> _演習の目標_
以下のすべての記録の各行を、「番号」と「記録の行」の2列からなるMarkdownの表として示しなさい。空行は除くこと。

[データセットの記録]
__________

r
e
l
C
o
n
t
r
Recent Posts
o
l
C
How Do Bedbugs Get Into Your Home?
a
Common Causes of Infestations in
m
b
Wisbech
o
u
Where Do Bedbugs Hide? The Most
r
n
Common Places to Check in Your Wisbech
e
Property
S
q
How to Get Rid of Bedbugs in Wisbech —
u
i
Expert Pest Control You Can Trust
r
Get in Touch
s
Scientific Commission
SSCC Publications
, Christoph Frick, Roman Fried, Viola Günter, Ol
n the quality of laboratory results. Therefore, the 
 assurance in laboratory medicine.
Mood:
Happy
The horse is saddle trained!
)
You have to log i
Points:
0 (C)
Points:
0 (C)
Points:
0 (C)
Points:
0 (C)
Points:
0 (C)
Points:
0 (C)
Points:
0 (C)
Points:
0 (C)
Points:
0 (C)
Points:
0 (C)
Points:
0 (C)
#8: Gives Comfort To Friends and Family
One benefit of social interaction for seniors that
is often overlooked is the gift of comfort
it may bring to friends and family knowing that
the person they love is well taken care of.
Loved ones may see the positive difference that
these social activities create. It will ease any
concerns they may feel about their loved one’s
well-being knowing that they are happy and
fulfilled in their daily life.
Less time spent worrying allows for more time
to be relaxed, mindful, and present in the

__________

> _解答例_
| 番号 | 記録の行 |
|---|---|
| 1 | r |
| 2 | e |
| 3 | l |
| 4 | C |
| 5 | o |
| 6 | n |
| 7 | t |
| 8 | r |
| 9 | Recent Posts |
| 10 | o |
| 11 | l |
| 12 | C |
| 13 | How Do Bedbugs Get Into Your Home? |
| 14 | a |
| 15 | Common Causes of Infestations in |
| 16 | m |
| 17 | b |
| 18 | Wisbech |
| 19 | o |
| 20 | u |
| 21 | Where Do Bedbugs Hide? The Most |
| 22 | r |
| 23 | n |
| 24 | Common Places to Check in Your Wisbech |
| 25 | e |
| 26 | Property |
| 27 | S |
| 28 | q |
| 29 | How to Get Rid of Bedbugs in Wisbech — |
| 30 | u |
| 31 | i |
| 32 | Expert Pest Control You Can Trust |
| 33 | r |
| 34 | Get in Touch |
| 35 | s |
| 36 | Scientific Commission |
| 37 | SSCC Publications |
| 38 | , Christoph Frick, Roman Fried, Viola Günter, Ol |
| 39 | n the quality of laboratory results. Therefore, the  |
| 40 |  assurance in laboratory medicine. |
| 41 | Mood: |
| 42 | Happy |
| 43 | The horse is saddle trained! |
| 44 | ) |
| 45 | You have to log i |
| 46 | Points: |
| 47 | 0 (C) |
| 48 | Points: |
| 49 | 0 (C) |
| 50 | Points: |
| 51 | 0 (C) |
| 52 | Points: |
| 53 | 0 (C) |
| 54 | Points: |
| 55 | 0 (C) |
| 56 | Points: |
| 57 | 0 (C) |
| 58 | Points: |
| 59 | 0 (C) |
| 60 | Points: |
| 61 | 0 (C) |
| 62 | Points: |
| 63 | 0 (C) |
| 64 | Points: |
| 65 | 0 (C) |
| 66 | Points: |
| 67 | 0 (C) |
| 68 | #8: Gives Comfort To Friends and Family |
| 69 | One benefit of social interaction for seniors that |
| 70 | is often overlooked is the gift of comfort |
| 71 | it may bring to friends and family knowing that |
| 72 | the person they love is well taken care of. |
| 73 | Loved ones may see the positive difference that |
| 74 | these social activities create. It will ease any |
| 75 | concerns they may feel about their loved one’s |
| 76 | well-being knowing that they are happy and |
| 77 | fulfilled in their daily life. |
| 78 | Less time spent worrying allows for more time |
| 79 | to be relaxed, mindful, and present in the |